The Butcher of St. Peters offered me more thought-provoking appetizers than the average historical mystery.
Baldwin is still recovering in Exetwr from a wound suffered at the end of the previous book. When an unpleasant serjeant is killed he sets out to investigate. Sir Peregrin is the new Coroner much to Baldwins distaste. A lot gorier than some of the others, and one of the bad guys was really REALLY bad!
Not the best of the Knights Templar mysteries, but this book is loads better than 'The Chapel of Bones'. I wish that Jecks would develop his women characters more. It's book 19 and Jeanne sounds like all the minor women characters that make up this book...
Though it started slowly, the tension built & finally exploded! The trail of destruction & blood left by one psychopath brought Exeter to it’s knees! So many twists & turns on the way to the truth! So much blood! Sir Baldwin is at his best, joined the coroner & the bailiff, and will not rest til the Butcher is stopped!
Murder, sorrow, love & laughs, all wound up in intriguing plots with as many twists & turns as the streets & back alleyways of the settings.
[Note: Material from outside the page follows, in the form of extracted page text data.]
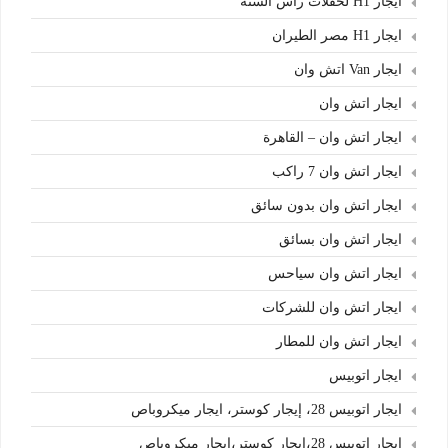
ايجار H1 لحفلات رأس السنة
ايجار H1 مصر الطيران
ايجار Van اتش وان
ايجار اتش وان
ايجار اتش وان – القاهرة
ايجار اتش وان 7 راكب
ايجار اتش وان بدون سائق
ايجار اتش وان بسائق
ايجار اتش وان سياحس
ايجار اتش وان للشركات
ايجار اتش وان للمطار
ايجار اتوبيس
ايجار اتوبيس 28، إيجار كوستر، ايجار ميكروباص
ايجار اتوبيس 28،إيجار كوستر،ايجار ميكروباص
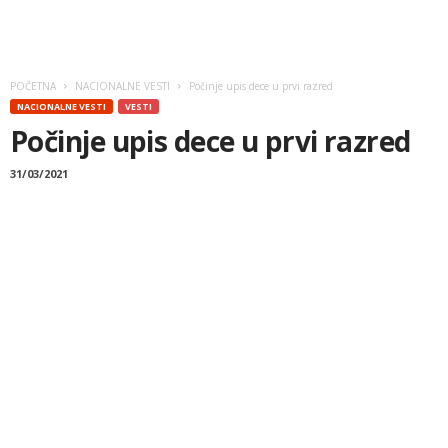
POČETNA
NACIONALNE VESTI
Počinje upis dece u prvi razred
NACIONALNE VESTI
VESTI
Počinje upis dece u prvi razred
31/03/2021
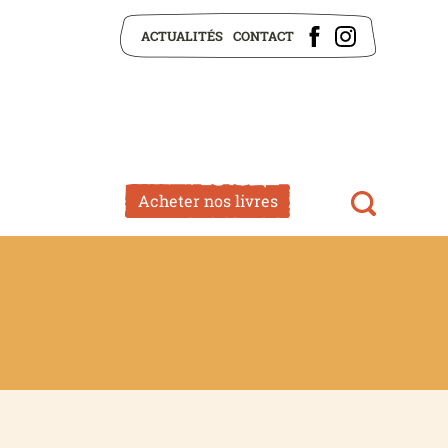
ACTUALITÉS
CONTACT
Acheter nos livres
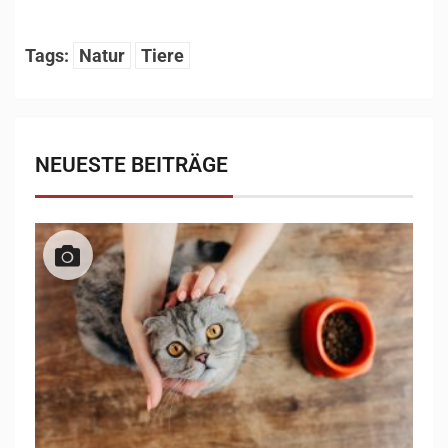
Tags:
Natur
Tiere
NEUESTE BEITRÄGE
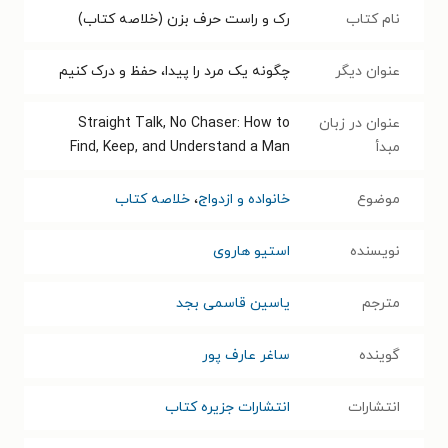
نام کتاب
رک و راست حرف بزن (خلاصه کتاب)
عنوان دیگر
چگونه یک مرد را پیدا، حفظ و درک کنیم
عنوان در زبان
Straight Talk, No Chaser: How to
مبدأ
Find, Keep, and Understand a Man
موضوع
خانواده و ازدواج
،
خلاصه کتاب
نویسنده
استیو هاروی
مترجم
یاسین قاسمی بجد
گوینده
ساغر عارف پور
انتشارات
انتشارات جزیره کتاب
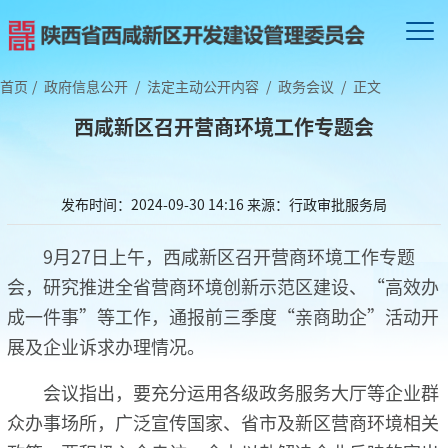
首页
/
政府信息公开
/
法定主动公开内容
/
政务会议
/
正文
西咸新区召开营商环境工作专题会
发布时间：2024-09-30 14:16
来源：行政审批服务局
9月27日上午，西咸新区召开营商环境工作专题
会，研究推进全省营商环境创新示范区建设、“高效办
成一件事”等工作，通报前三季度“亲商助企”活动开
展及企业诉求办理情况。
会议指出，要充分运用各级政务服务大厅等企业群
众办事场所，广泛宣传国家、省市及新区营商环境相关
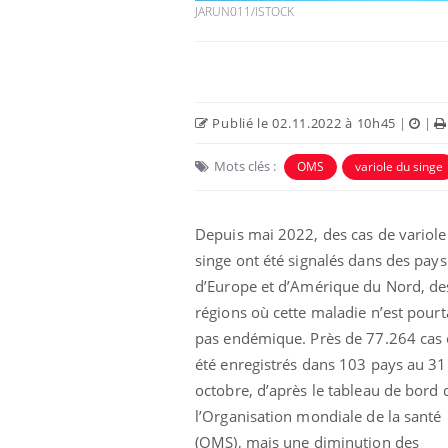
JARUN011/ISTOCK
Publié le 02.11.2022 à 10h45
|
|
Mots clés :
OMS
variole du singe
Eczéma Chronique des Mains :
Car
Youtube
You
Youtube
expliquer ma maladie
pré
Depuis mai 2022, des cas de variole
Il y a des sujets qui sont faciles à aborder...
Fati
singe ont été signalés dans des pays
d'autres non ! D'un côté, poser des
mêm
questions sur la maladie d'un proche c'est
care
d’Europe et d’Amérique du Nord, de
montrer ...
...
régions où cette maladie n’est pourt
pas endémique. Près de 77.264 cas 
été enregistrés dans 103 pays au 31
octobre, d’après le tableau de bord 
l’Organisation mondiale de la santé
(OMS), mais une diminution des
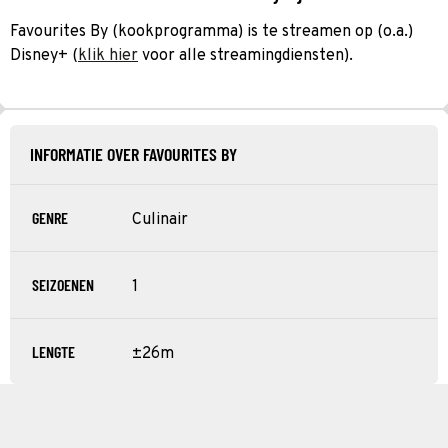
Favourites By (kookprogramma) is te streamen op (o.a.)
Disney+ (
klik hier
voor alle streamingdiensten).
INFORMATIE OVER FAVOURITES BY
GENRE
Culinair
SEIZOENEN
1
LENGTE
±26m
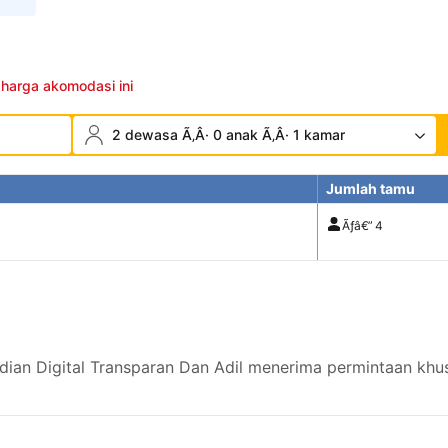
 harga akomodasi ini
2 dewasa Ã‚Â· 0 anak Ã‚Â· 1 kamar
Jumlah tamu
Ãƒâ€”
4
ian Digital Transparan Dan Adil menerima permintaan khus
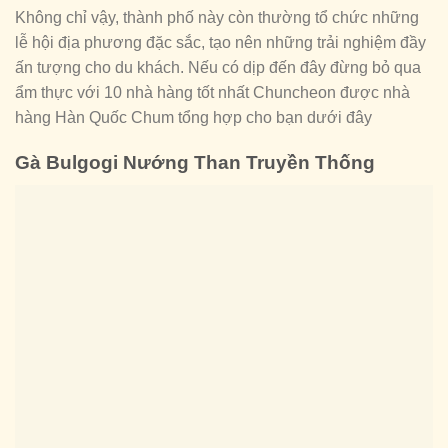
Không chỉ vậy, thành phố này còn thường tổ chức những
lễ hội địa phương đặc sắc, tạo nên những trải nghiệm đầy
ấn tượng cho du khách. Nếu có dịp đến đây đừng bỏ qua
ẩm thực với 10 nhà hàng tốt nhất Chuncheon được nhà
hàng Hàn Quốc Chum tổng hợp cho bạn dưới đây
Gà Bulgogi Nướng Than Truyền Thống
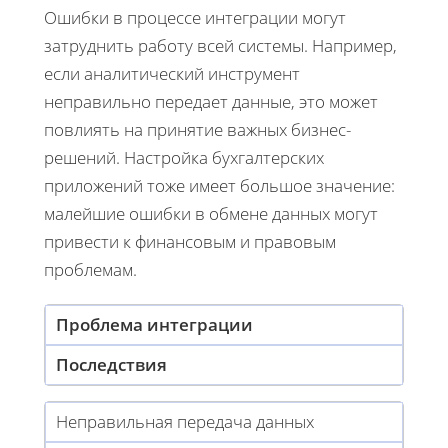
Ошибки в процессе интеграции могут
затруднить работу всей системы. Например,
если аналитический инструмент
неправильно передает данные, это может
повлиять на принятие важных бизнес-
решений. Настройка бухгалтерских
приложений тоже имеет большое значение:
малейшие ошибки в обмене данных могут
привести к финансовым и правовым
проблемам.
Проблема интеграции
Последствия
Неправильная передача данных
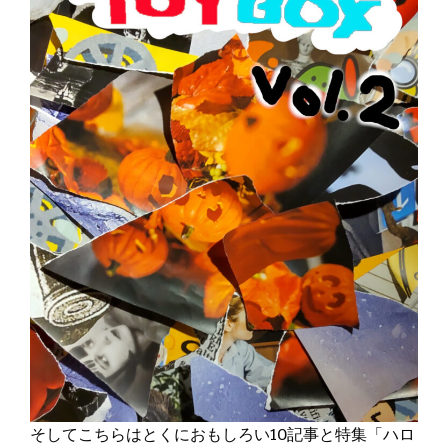
そしてこちらはとくにおもしろい10記事と特集「ハロ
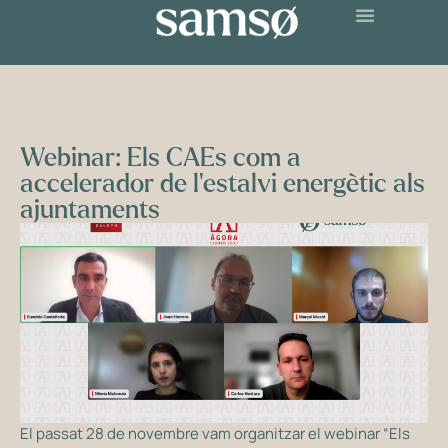
Webinar: Els CAEs com a
accelerador de l’estalvi energètic als
ajuntaments
El passat 28 de novembre vam organitzar el webinar “Els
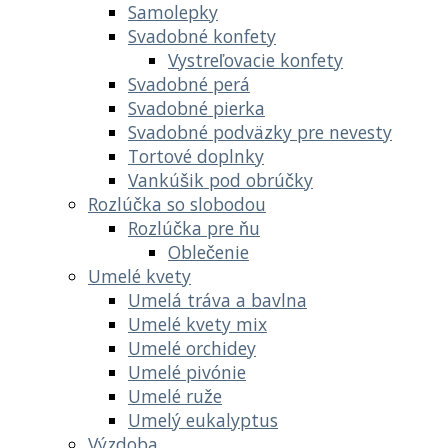
Samolepky
Svadobné konfety
Vystreľovacie konfety
Svadobné perá
Svadobné pierka
Svadobné podväzky pre nevesty
Tortové doplnky
Vankúšik pod obrúčky
Rozlúčka so slobodou
Rozlúčka pre ňu
Oblečenie
Umelé kvety
Umelá tráva a bavlna
Umelé kvety mix
Umelé orchidey
Umelé pivónie
Umelé ruže
Umelý eukalyptus
Výzdoba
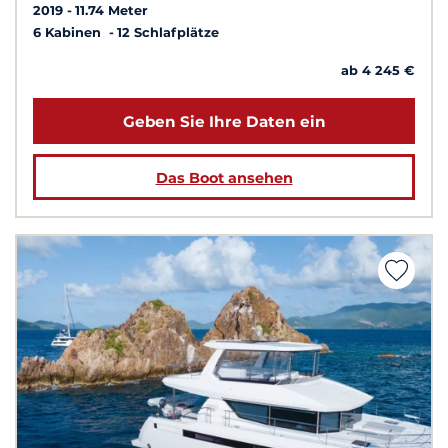
2019
11.74 Meter
6 Kabinen
12 Schlafplätze
ab 4 245 €
Geben Sie Ihre Daten ein
Das Boot ansehen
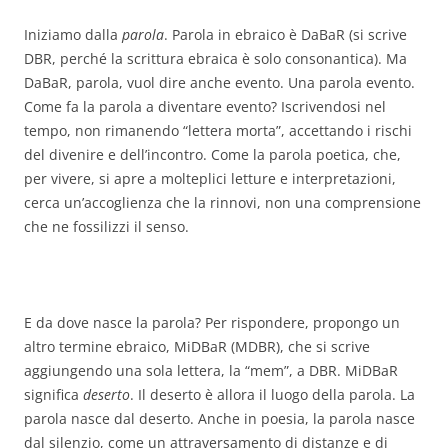
Iniziamo dalla
parola
. Parola in ebraico è DaBaR (si scrive
DBR, perché la scrittura ebraica è solo consonantica). Ma
DaBaR, parola, vuol dire anche evento. Una parola evento.
Come fa la parola a diventare evento? Iscrivendosi nel
tempo, non rimanendo “lettera morta”, accettando i rischi
del divenire e dell’incontro. Come la parola poetica, che,
per vivere, si apre a molteplici letture e interpretazioni,
cerca un’accoglienza che la rinnovi, non una comprensione
che ne fossilizzi il senso.
E da dove nasce la parola? Per rispondere, propongo un
altro termine ebraico, MiDBaR (MDBR), che si scrive
aggiungendo una sola lettera, la “mem”, a DBR. MiDBaR
significa
deserto
. Il deserto è allora il luogo della parola. La
parola nasce dal deserto. Anche in poesia, la parola nasce
dal silenzio, come un attraversamento di distanze e di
The main characters feel like friends.
Back on better form, but still not up to the standard of the early books in the series. The violence meted out to one character was gratuitous, in my estimation, but that seems to be the way the stories are going.
Exeter 1323 and so many dead bodies. Sir Baldwin Furnshill, Keeper of the King’s Peace knows that finding the murderer will be difficult. The city is on edge, the Canons from the Cathedral and the Friars are in dispute over who gets to bury someone.
Michael Jecks is the NEW International Guest of Honour for the 2014 Bloody Words Mystery conference (Toronto, June 6-8), so I wanted to read some of his work. The detective/main character is Sir Baldwin de Furnshill, a former Knight Templar who was sickened by the carnage at Acre, and by the persecution of his order. He is now the Keeper of the King's Peace for the area. I enjoyed the plotting and detail of the book, but was disturbed by one of the characters, who seems to be pure evil. (Personally, I don't like to read about psychopaths.) The hard life of the ordinary person is also difficult to contemplate, but as in most mysteries, the evildoer gets his just reward.
One can almost smell the odours of medieval Exeter in this novel of murder and intrigue in the early fourteenth century. Not much brotherly love or Christian charity among the friars and clergy in the cathdral of the time, and most of the seven deadly sins are committed at some point. There's not much mistaking the real villain of the piece, but there are some very clever twists in the plot, particularly at the end.
I just love Michael Jecks books. The characters are believable and the medieval research is peerless. The murders mount up and up and I never get tired of them. These mysteries NEVER disappoint. I always go back to a Jecks book to entertain and teach me something else about the history of the period I might not know. Number 19 and counting, may they go on forever!!!!!
Large cast of characters, which I had trouble getting sorted out in my mind for a good few pages, but after that, really wanted the 'baddie' to get his comeuppance. Not exactly a who dun it, more a how will they find him out.